Fundamental bounds like this are valuable as metasurface research evolves beyond single-layer local designs, as better control of light is achieved over wider ranges of angles, and with the continued push toward ultra-compact photonic devices. Future work can investigate designs incorporating broad-angle resonant responses. We also note that the transmission-matrix approach is versatile and can be used to establish other types of bounds beyond the device footprint.

Materials and methods

Calculations for Fig. 4, Fig. 5, and Figs. S5–S10 are done by implementing Eqs. (10)–(15) in the main text and Eq. (S13), Eq. (S16), and Eqs. (S17)–(S19) in the Supplementary Materials.

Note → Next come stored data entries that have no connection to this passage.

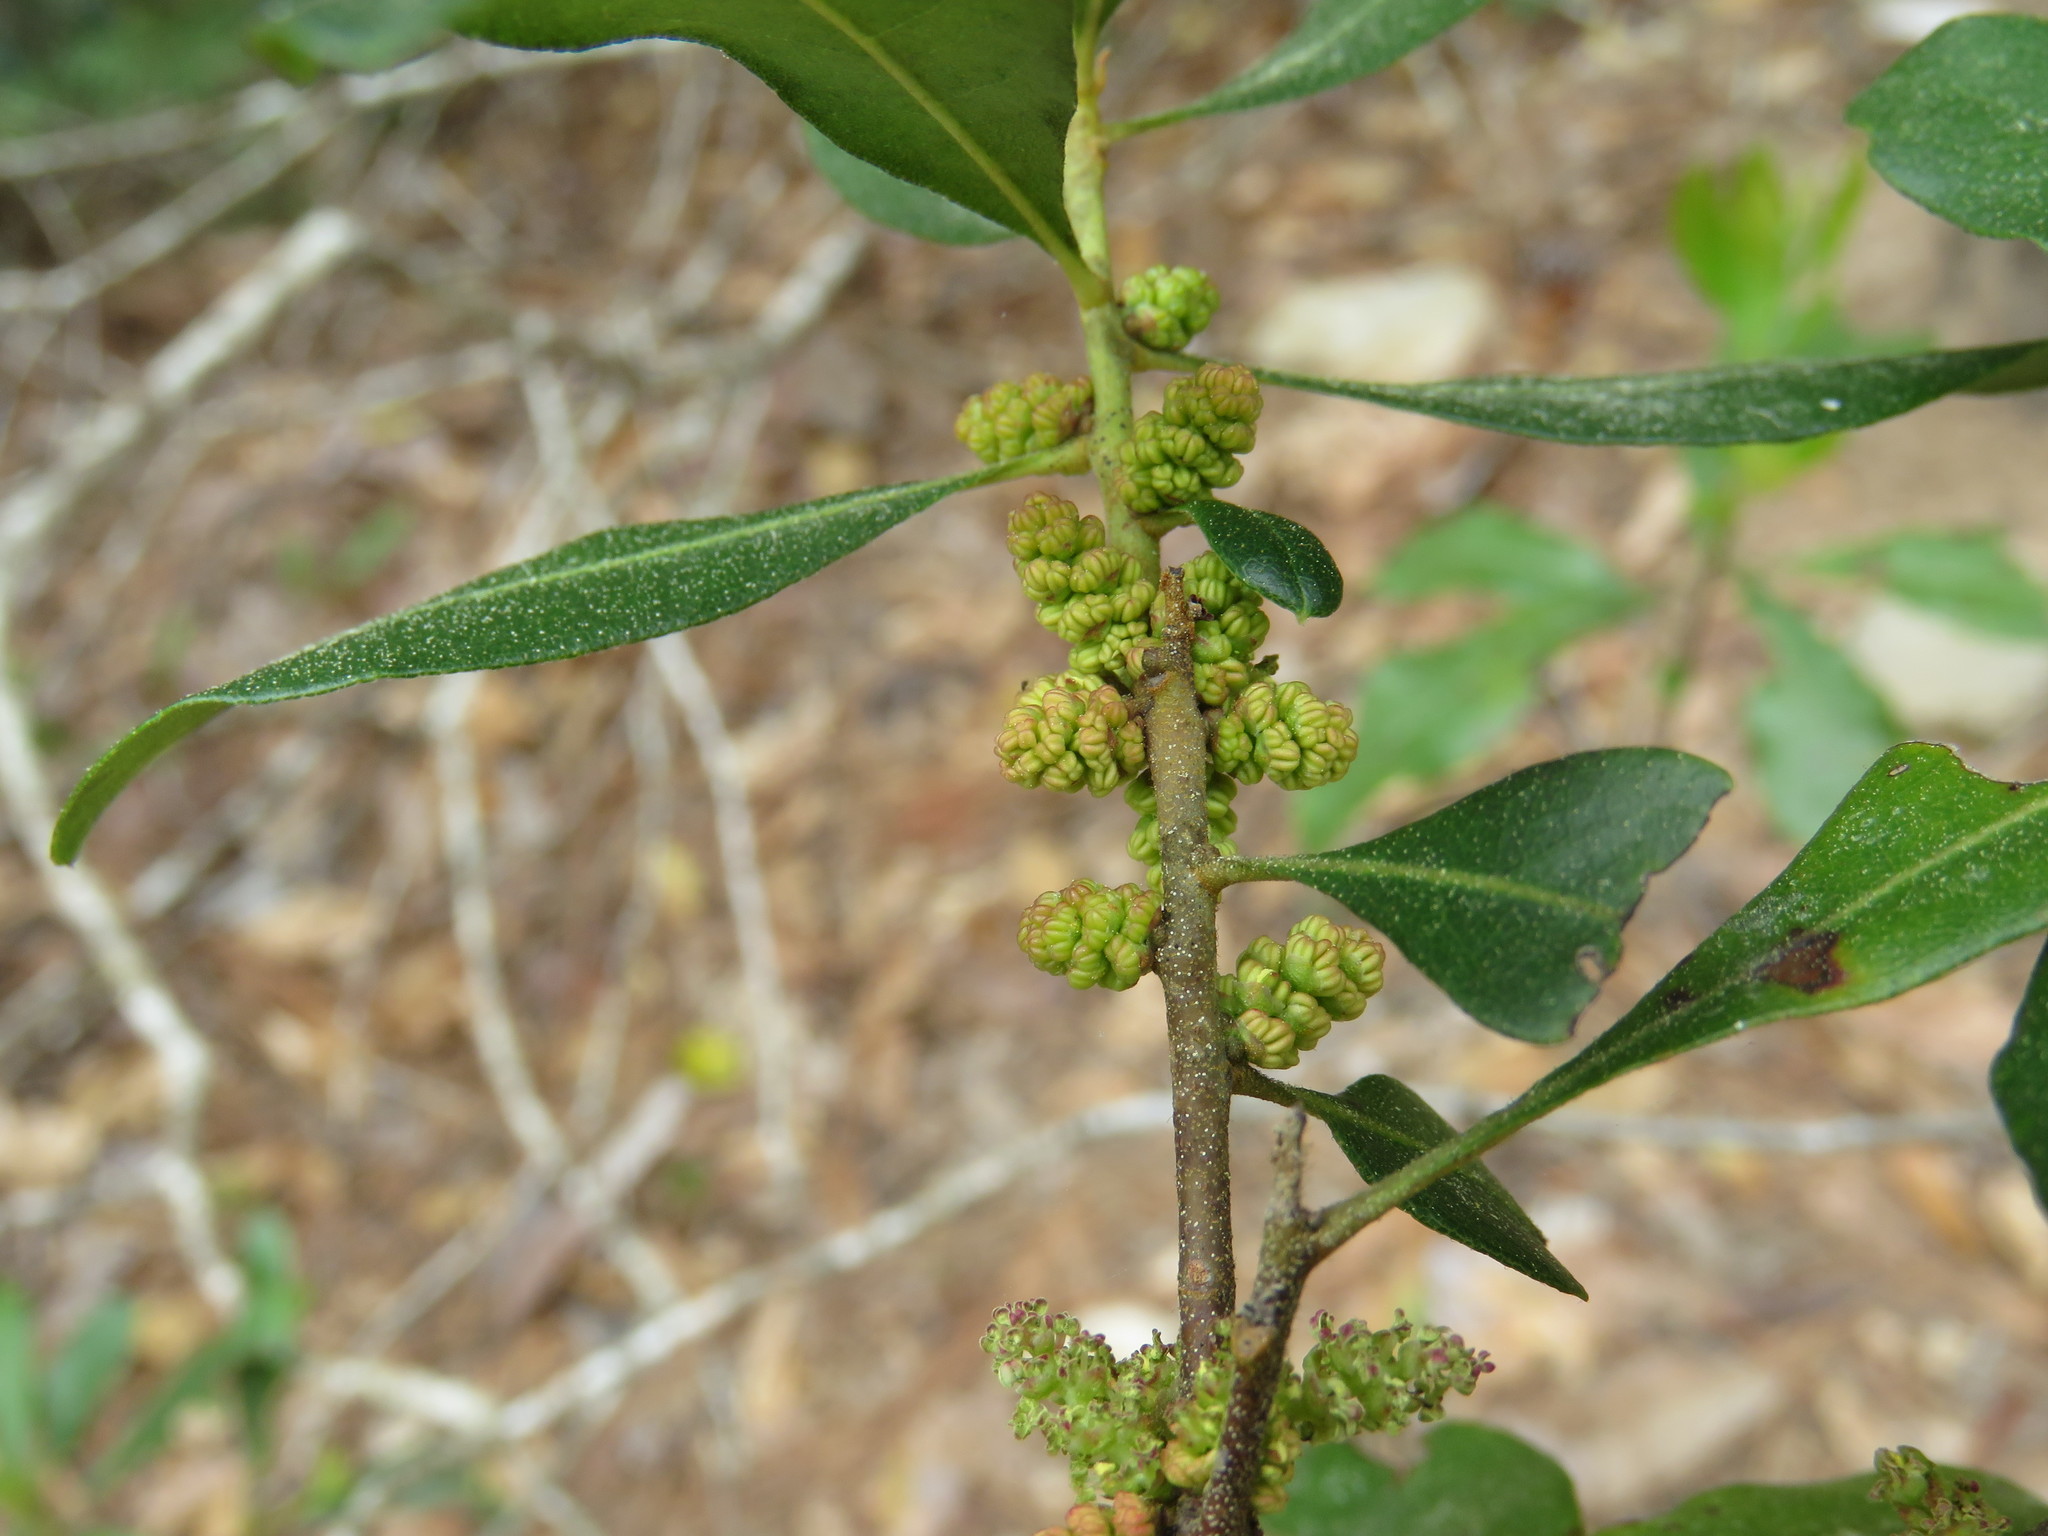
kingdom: Plantae
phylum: Tracheophyta
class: Magnoliopsida
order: Fagales
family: Myricaceae
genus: Morella
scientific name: Morella cerifera
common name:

For the full-wave simulations of Fig. 2, and Figs. S1-S3, we use the open-source software MESTI to obtain the angular transmission matrix of different types of metasurfaces and the intensity profile inside the metasurface. Two-dimensional metasurfaces with different diameters, phase profiles and NA are designed using a library of ridges with a periodicity of 0.4λ that can cover a phase-shift range of 2π. Different phase-shift values are realized by changing the widths of ridges. The simulation domain is discretized to 20 pixels per wavelength in the material with the highest refractive index, and is surrounded by 20 pixels of perfectly matched layers to attenuate the outgoing waves with sufficiently small reflection. More information about how to use MESTI to get the response of unit cells, design metasurfaces with certain phase distributions, and obtain their transmission matrices can be found in the examples of Ref. 65.